Loaded Veggie Sweet Potato. YESSSS! Thanks to prepping my sweet potato and tahini dressing in advance, it took 8 minutes to make this satisfying plant-based vegan meal. Are you in a breakfast rut? Try it for breakfast, I did this morning and feel satisfied and nourished.

Sweet potatoes are high in antioxidants, a rich source of fiber and vitamins (great source of your B’s and C’s) and minerals including iron and manganese, calcium, selenium (critical for thyroid health). They are an anti-stress food known to help relax muscles, steady nerves, and balance cognitive function. For me they are COMFORT food. I yearn for them when I need balance and grounding. When you listen to your body it tells you what it needs.

We loaded the sweet potatoes with brussel sprouts, sprouted pumpkin seeds, avocado and organic Atlantic dulse and kelp granules and cilantro (dulse and cilantro are both great for pulling heavy metals from the body). We love “Maine Coast Sea Vegetables Inc.” brand, check them out on Amazon or Wholefoods, etc. They also are an excellent source of iodine, which is critical for thyroid health. Small enhancements like these matter!

We have loaded our potatoes MANY ways. Get creative! Use any veggie or lean protein of your choice. The dressing drizzle or guacamole or salsa, etc. is key!

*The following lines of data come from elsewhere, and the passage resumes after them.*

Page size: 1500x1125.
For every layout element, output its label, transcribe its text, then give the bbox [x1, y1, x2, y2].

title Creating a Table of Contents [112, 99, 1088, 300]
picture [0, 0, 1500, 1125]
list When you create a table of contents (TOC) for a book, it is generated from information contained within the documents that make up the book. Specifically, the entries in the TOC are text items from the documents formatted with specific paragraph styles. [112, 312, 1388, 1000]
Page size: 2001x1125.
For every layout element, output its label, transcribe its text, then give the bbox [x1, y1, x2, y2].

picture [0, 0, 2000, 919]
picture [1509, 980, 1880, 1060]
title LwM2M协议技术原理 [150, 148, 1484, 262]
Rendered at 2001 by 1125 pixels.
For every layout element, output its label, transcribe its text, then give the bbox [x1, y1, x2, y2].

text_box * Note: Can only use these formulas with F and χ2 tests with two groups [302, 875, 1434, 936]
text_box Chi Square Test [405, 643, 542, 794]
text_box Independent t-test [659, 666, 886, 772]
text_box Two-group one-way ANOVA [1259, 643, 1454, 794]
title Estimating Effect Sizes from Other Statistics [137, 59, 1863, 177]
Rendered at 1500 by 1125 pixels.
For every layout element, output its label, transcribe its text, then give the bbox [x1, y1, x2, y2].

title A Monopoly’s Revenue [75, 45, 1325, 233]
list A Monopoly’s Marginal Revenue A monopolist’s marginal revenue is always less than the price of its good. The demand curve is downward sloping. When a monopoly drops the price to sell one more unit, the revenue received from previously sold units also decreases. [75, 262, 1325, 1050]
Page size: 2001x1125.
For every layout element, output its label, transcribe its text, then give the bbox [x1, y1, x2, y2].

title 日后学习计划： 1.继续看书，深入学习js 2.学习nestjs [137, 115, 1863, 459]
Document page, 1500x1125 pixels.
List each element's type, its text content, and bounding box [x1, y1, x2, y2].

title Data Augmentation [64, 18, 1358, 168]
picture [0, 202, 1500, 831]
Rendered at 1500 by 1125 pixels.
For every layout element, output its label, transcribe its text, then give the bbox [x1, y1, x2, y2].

Tip: make a few sweet potatoes during your meal-prep time and save them for various meals throughout the week. We chop them up and add to stir-fries, as a side with any lean protein, toss them in our salads, use them in our brownies and muffins, etc.

  • Preheat the oven to 400 degree F.
  • Line a baking sheet with parchment paper.
  • Poke several holes into each sweet potato and place on the baking sheet and cook for 40 minutes.
  • After baking let them cool 15 minutes b/f chopping.
  • Chop then store in glass tupperware for the week!

Ingredients:

Serving size: 1 (if making for a family, adjust accordingly)

1/2 sweet potato (cooked)

1 cup of shredded brussel sprouts (you can shred your own in a blender or buy them pre-shredded)

1/4 cup of fresh cilantro

1/2 cup of sprouted organic pumpkin seed (Go Raw brand is our fav)

1/2 avocado (cubed)

Avocado Oil

Himalayan Sea Salt

Sprinkle of Atlantic Dulse and Kelp Granules

Lemon Tahini Dressing:

¼ cup of tahini

Juice of 2 lemons

¼ cup of nutritional yeast

2 tbsp extra virgin olive oil

3 tbsp of water (if you like a less thick dressing, add less water)

Optional: 1 clove of garlic or fresh parsley

Himalayan Sea salt and pepper to taste

Place all the ingredients into a food processor. Blend for a few minutes.

Method:

In a oven safe plate or use a baking sheet lined with parchment paper. Place the cooked sweet potato on the paper/platae. Load the shredded brussels on the top and drizzle a small amount of avocado oil. Cook for 8-10 minutes. It also tastes amazing if you cook a bit longer till the brussel sprouts get crispy!

Remove from the heat and add add in the pumpkin seeds, avocado, cilantro, kelp and dulse, sea salt. Drizzle the tahini and ENJOY!